Ибо скандал был сущностью любви-страсти, не только разрушая брачные отношения мужчины и женщины, но подрывая самый брак,-пишет Лайонел Триллинг. - Это могло подорвать также социальную ответственность мужчины и его честь. Скандал был мерилом силы и степени любви-страсти. Он приводил любовников к несчастью и к смерти. Один из аспектов патологии любви - неприятие установленных критериев, принимаемых в мире. В этом отношении любовники воспринимались так, как мы склонны воспринимать художников - людей, усматривающих реальности и ценности за пределами ценимой нами реальности.
Нынче все это кажется абсурдом, настоящей патологией... Тем не менее старый идеал не потерял еще обаяния, он все еще что-то нам говорит, мы не хотим признать, что он вне нашего понимания.
Место, сохраненное этим старым идеалом в современной культуре, - это, как мы уже поняли, читая Триллинга, художественное творчество, особенно если самый тип художника являет черты сходства с древним, изжитым в социальном опыте типом страстного любовника со всеми перечисленными уже его чертами. И вот Владимир Набоков в "Лолите" явил нам некий неразъединимый, то есть органический, синтез художника и его сюжета.
Отношение Гумберта Гумберта к Лолите, еще и еще раз демонстрирует Триллинг, - построено по модели некоей любовной архаики, в сюжете любви-страсти, любви-патологии, бросающей вызов всем принятым социальным и культурным конвенциям. Его любовь именно скандальна, отношения, завязанные им с Лолитой, скандальны. Но это и есть, как мы помним, конститутивное условие романа, построенного в эстетике любви-страсти.
Например, если любовь требует скандала, на что в этом отношении может рассчитывать современный романист? Уж конечно не на адюльтер. Само это слово стало архаичным, употребляемым еще только как юридический термин или относимым исключительно к прошлому.
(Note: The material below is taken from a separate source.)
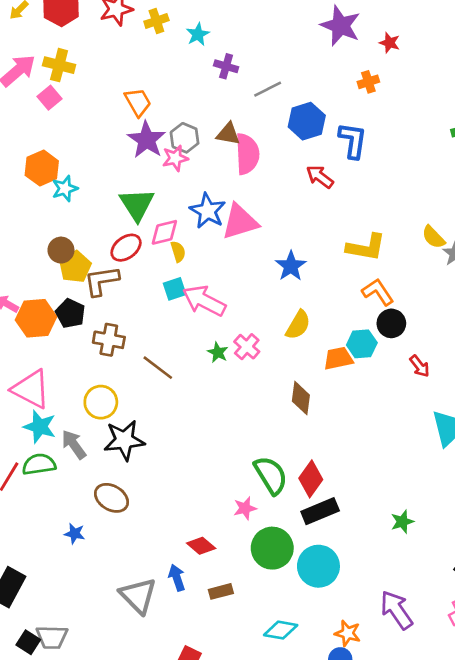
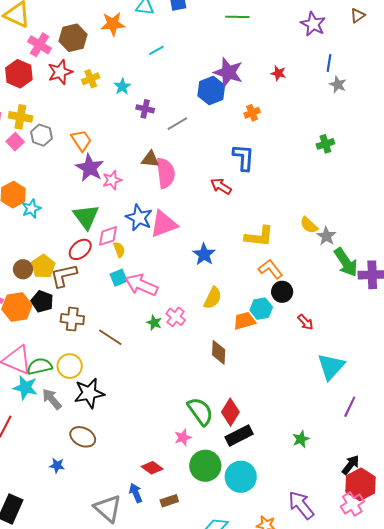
red star: (390, 43) -> (278, 73), moved
blue hexagon: (307, 121) -> (211, 90), moved
gray hexagon: (185, 138) -> (41, 135), moved
brown circle: (61, 250) -> (23, 269), moved
green semicircle: (39, 464) -> (40, 366), moved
И Триллинг приводит примеры, ставшие хрестоматийными в их культурной изжитости: Отелло или Ромео и Джульетта. Что такие сюжеты могут сказать современному читателю или зрителю? Они условны и мертвы - как классический балет, сохраняющий свою абстрактную красоту и имеющий любителей, но сам по себе искусство отнюдь не авангардное.
Набоков же вводит скандал, сознательно нарушает табу - и "Лолита" тем самым делается действительно любовным романом в традиционном смысле. Разрыв с табу относительно сексуальной недоступности очень юной девочки воспринимается нами как нечто, приближающееся по силе к тому, что Шекспир видел в неверности жены. Отношения Гумберта Гумберта с Лолитой скандализуют нынешнее общество так же, как когда-то отношения Тристана с Изольдой или Вронского с Анной скандализовали наших предков. Литература должна поставить любовников вне рамок общества.
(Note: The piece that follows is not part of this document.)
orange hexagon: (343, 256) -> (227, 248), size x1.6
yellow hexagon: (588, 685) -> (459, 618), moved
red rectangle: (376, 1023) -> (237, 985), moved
И тогда романист, если он озабочен созданием нужных условий для любви-страсти, должен исключить самую мысль о возможном браке. Отношения любовников должны быть лишены малейшего касательства к реальности, к требованиям реального мира. Их поведение прямо противоположно тому, что мы называем "зрелостью" - они обязаны смотреть друг на друга и на самый мир с властным абсолютизмом детей. Только под этим условием романист сделает их одержимость правдоподобной, а не смешной.
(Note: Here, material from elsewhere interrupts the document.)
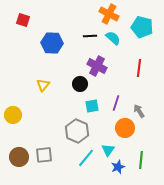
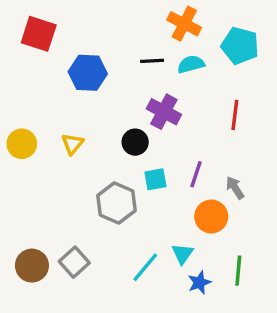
red square: (23, 20) -> (39, 34), size x1.5
cyan semicircle: (113, 38) -> (191, 64), turned -56
yellow circle: (13, 115) -> (22, 144), moved
gray hexagon: (77, 131) -> (117, 203), moved
gray square: (44, 155) -> (74, 262), turned -36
Кстати сказать, элементы некоего комизма в "Лолите" несомненно присутствуют, так что жанр рыцарского романа - если только его имел в виду восстановить Набоков - все же не выдержан. "Лолиту" можно назвать книгой, написанной отчасти в поэтике черного юмора. Некоторые ее сцены в самом деле вызывают смех - но смех какой-то некомфортный. Вообще все время надо помнить слова Эдмунда Вилсона, сказавшего о "Лолите": "Эта книга слишком абсурдна, чтобы быть трагедийной, и слишком неприятна, чтобы быть смешной". О какой-то полной и окончательной художественной удаче Набокова в "Лолите" говорить нельзя: она вроде бы считается классикой, но местоее подлинное в разряде так называемых отреченных книг. Для многих авторов именно такая слава предпочтительна.